She is the pearl of me. @ 忍足侑士
第41章 デートの日3
「明日、部活ある?」
「基本、日曜は休みや。
水曜と日曜が休み、第一、第三の土曜はだいたい校内試合。
第二、第四は休みやったり、トレーニングに当てたり、まちまちやね」
高等部になってから校内試合が増えてん、と、街灯が点き出した外を歩く。
「水、日休みね」
覚えとこう、と頷く真珠。
「ゆう、門限22時?」
「別に何時までに帰れ、言われてへんけど」
「あれ?門限無いの?
恵里奈、高校まで22時って言ってたけど...」
姉に門限があったことを今、知った。
「なんも言われへん。
あんまり遅なる時は、先言うとくか連絡くらい入れるけど」
「男の子だからかな?
でも、そっか。
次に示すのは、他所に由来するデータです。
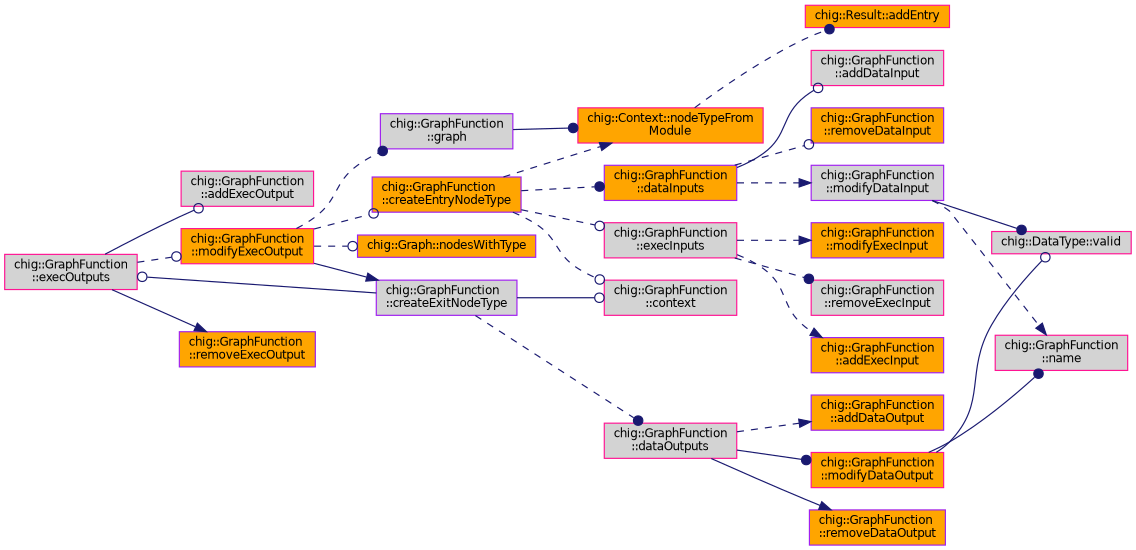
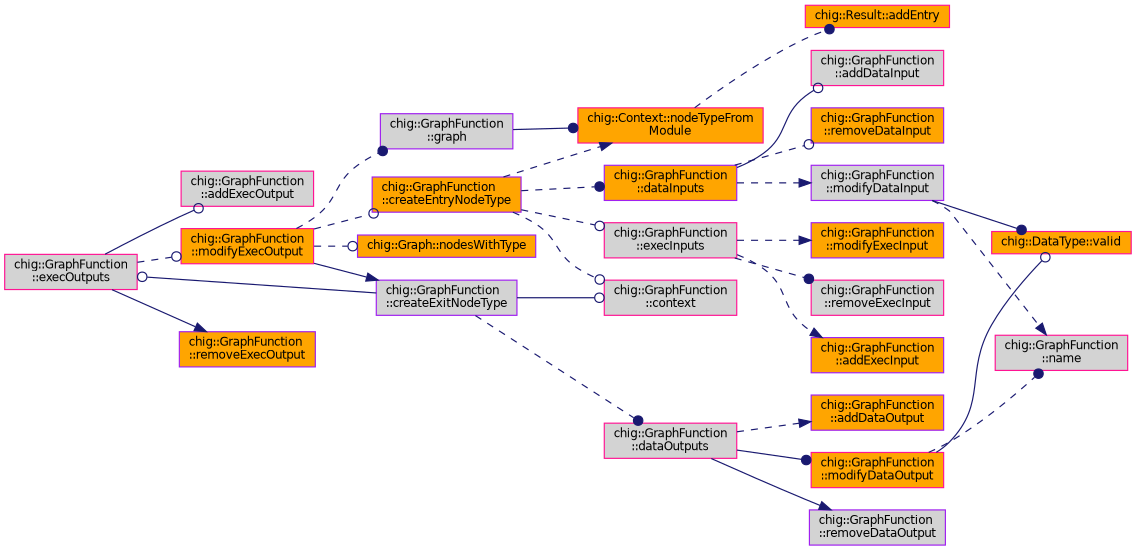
  digraph {
    rankdir=LR
    node [color=deeppink fillcolor=lightgrey fontname=Helvetica fontsize=10 shape=record style=filled]
    edge [arrowhead=odot color=midnightblue fontname=Helvetica fontsize=10 labelfontname=Helvetica labelfontsize=10 style=dashed]
    n1 [fontcolor=black height=0.2 label="chig::GraphFunction\l::execOutputs" width=0.4]
    n2 [height=0.2 label="chig::GraphFunction\l::addExecOutput" width=0.4]
    n3 [fillcolor=orange height=0.2 label="chig::GraphFunction\l::modifyExecOutput" width=0.4]
    n4 [color=purple fillcolor=orange height=0.2 label="chig::GraphFunction\l::removeExecOutput" width=0.4]
    n5 [color=purple height=0.2 label="chig::GraphFunction\l::graph" width=0.4]
    n6 [color=purple fillcolor=orange height=0.2 label="chig::Graph::nodesWithType" width=0.4]
    n7 [color=purple fillcolor=orange height=0.2 label="chig::GraphFunction\l::createEntryNodeType" width=0.4]
    n8 [color=purple height=0.2 label="chig::GraphFunction\l::createExitNodeType" width=0.4]
    n9 [fillcolor=orange height=0.2 label="chig::Context::nodeTypeFrom\lModule" width=0.4]
    n10 [height=0.2 label="chig::GraphFunction\l::context" width=0.4]
    n11 [color=purple fillcolor=orange height=0.2 label="chig::GraphFunction\l::dataInputs" width=0.4]
    n12 [height=0.2 label="chig::GraphFunction\l::execInputs" width=0.4]
    n13 [height=0.2 label="chig::GraphFunction\l::dataOutputs" width=0.4]
    n14 [height=0.2 label="chig::GraphFunction\l::addDataInput" width=0.4]
    n15 [color=purple height=0.2 label="chig::GraphFunction\l::modifyDataInput" width=0.4]
    n16 [color=purple fillcolor=orange height=0.2 label="chig::GraphFunction\l::removeDataInput" width=0.4]
    n17 [color=purple fillcolor=orange height=0.2 label="chig::GraphFunction\l::addExecInput" width=0.4]
    n18 [color=purple fillcolor=orange height=0.2 label="chig::GraphFunction\l::modifyExecInput" width=0.4]
    n19 [height=0.2 label="chig::GraphFunction\l::removeExecInput" width=0.4]
    n20 [fillcolor=orange height=0.2 label="chig::Result::addEntry" width=0.4]
-   n21 [height=0.2 label="chig::DataType::valid" width=0.4]
+   n21 [fillcolor=orange height=0.2 label="chig::DataType::valid" width=0.4]
    n22 [height=0.2 label="chig::GraphFunction\l::name" width=0.4]
    n23 [color=purple fillcolor=orange height=0.2 label="chig::GraphFunction\l::addDataOutput" width=0.4]
    n24 [fillcolor=orange height=0.2 label="chig::GraphFunction\l::modifyDataOutput" width=0.4]
-   n25 [color=purple fillcolor=orange height=0.2 label="chig::GraphFunction\l::removeDataOutput" width=0.4]
+   n25 [color=purple height=0.2 label="chig::GraphFunction\l::removeDataOutput" width=0.4]
    n1 -> n2 [style=solid]
    n1 -> n3
    n1 -> n4 [arrowhead=normal style=solid]
    n3 -> n5 [arrowhead=dot]
    n3 -> n6
    n3 -> n7
    n3 -> n8 [arrowhead=normal style=solid]
    n5 -> n9 [arrowhead=dot style=solid]
    n7 -> n9 [arrowhead=normal]
    n7 -> n10
    n7 -> n11 [arrowhead=dot]
    n7 -> n12
    n8 -> n1 [style=solid]
    n8 -> n10 [style=solid]
    n8 -> n13 [arrowhead=dot]
    n9 -> n20 [arrowhead=dot]
    n11 -> n14 [style=solid]
    n11 -> n15 [arrowhead=normal]
    n11 -> n16
    n12 -> n17 [arrowhead=normal]
    n12 -> n18 [arrowhead=normal]
    n12 -> n19 [arrowhead=dot]
    n13 -> n23 [arrowhead=normal]
    n13 -> n24 [arrowhead=dot style=solid]
    n13 -> n25 [arrowhead=normal style=solid]
    n15 -> n21 [arrowhead=dot style=solid]
    n15 -> n22 [arrowhead=normal]
    n24 -> n21 [style=solid]
-   n24 -> n22 [arrowhead=dot style=solid]
+   n24 -> n22 [arrowhead=dot]
  }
部活もあるしね」
「遅なってもなんも言われへんよ」
「でも、未成年だからね。
あんまり遅くならないうちには帰らないと」
未成年、と言われ、こみ上げたモノを無理やり飲み下した。
「ゆう?」
どうしたの?と見上げる真珠が、自分を馬鹿にしたとか舐めているとかの発言でないことは分かっている。
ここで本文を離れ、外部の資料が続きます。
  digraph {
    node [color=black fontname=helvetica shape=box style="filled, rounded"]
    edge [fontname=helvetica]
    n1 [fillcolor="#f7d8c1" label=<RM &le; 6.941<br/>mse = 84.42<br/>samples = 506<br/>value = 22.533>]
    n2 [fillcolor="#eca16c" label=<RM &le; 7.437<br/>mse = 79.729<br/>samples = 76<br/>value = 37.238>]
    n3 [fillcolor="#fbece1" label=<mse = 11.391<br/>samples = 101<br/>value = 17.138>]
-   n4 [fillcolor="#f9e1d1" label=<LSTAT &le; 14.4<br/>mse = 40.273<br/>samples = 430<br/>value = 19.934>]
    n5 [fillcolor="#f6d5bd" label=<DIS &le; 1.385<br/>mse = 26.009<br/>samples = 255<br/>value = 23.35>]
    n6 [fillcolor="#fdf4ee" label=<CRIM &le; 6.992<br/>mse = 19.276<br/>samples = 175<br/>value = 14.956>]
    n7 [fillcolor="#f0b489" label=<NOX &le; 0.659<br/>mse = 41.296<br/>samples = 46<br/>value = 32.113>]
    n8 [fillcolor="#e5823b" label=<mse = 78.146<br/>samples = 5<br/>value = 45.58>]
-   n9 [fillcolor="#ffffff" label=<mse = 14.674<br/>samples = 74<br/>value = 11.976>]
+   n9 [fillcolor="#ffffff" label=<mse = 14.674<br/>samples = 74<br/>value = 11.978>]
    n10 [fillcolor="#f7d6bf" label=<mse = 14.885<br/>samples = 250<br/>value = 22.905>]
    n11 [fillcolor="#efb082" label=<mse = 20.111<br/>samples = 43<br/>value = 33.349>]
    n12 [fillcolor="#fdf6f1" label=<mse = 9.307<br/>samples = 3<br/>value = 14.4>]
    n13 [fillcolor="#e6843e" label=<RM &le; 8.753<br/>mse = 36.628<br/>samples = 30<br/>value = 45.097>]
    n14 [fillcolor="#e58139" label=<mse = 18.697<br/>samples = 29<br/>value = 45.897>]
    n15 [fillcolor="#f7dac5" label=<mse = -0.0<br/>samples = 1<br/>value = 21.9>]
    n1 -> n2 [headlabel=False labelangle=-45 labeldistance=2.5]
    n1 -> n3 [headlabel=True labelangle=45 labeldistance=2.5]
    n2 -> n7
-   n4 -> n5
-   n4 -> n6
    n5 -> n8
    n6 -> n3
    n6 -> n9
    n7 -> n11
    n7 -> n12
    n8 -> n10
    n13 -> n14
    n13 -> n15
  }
むしろ、迷惑をかけないように、足枷にならないように、と考慮しているからこそだと。
(どうにもならへんて、わかりきってることやん)
繋いだ手をきつく握る。
(年下やと気にしてるんは、俺の方や)
ずっと、見ないふりをしていた、もどかしさややるせなさが襲う。
(口にしたらあかん)
きつく、奥歯を噛み締めた。
(マコトが困るだけや)
消えろ、と強く感情を打ち消そうとした。
する、と頬を撫でる柔らかな体温にハッとする。
「今、消してしまおうとしたのは、どんな気持ち?」
ドキ、と胸が強く脈動した。
「ゆうが、嫌なこと、言っちゃったんだね」
「なして、わかったん?」
わかるよ、と真珠は眉尻を下げて笑う。
「好きな人が傷ついた時くらい、わかるよ。
門限のこと話したから、早く帰らせたいと思ってるって思った?」
そうじゃないよ、と首を横に振る。
「わかっとる。
門限あるんやったら、それまでに帰らなって、気ぃ回してくれたんやろ?
『はよ帰れ』言われたなんか、思うてへん」
「なら、どうして...?」
心配そうな真珠の瞳から逃れるように、彼女の狭い肩に額を当てた。
「はよ、大人なりたい」
「大人かぁ」
ジャスミンの香りの首筋に擦り寄って、いつも以上に素直に甘えついた。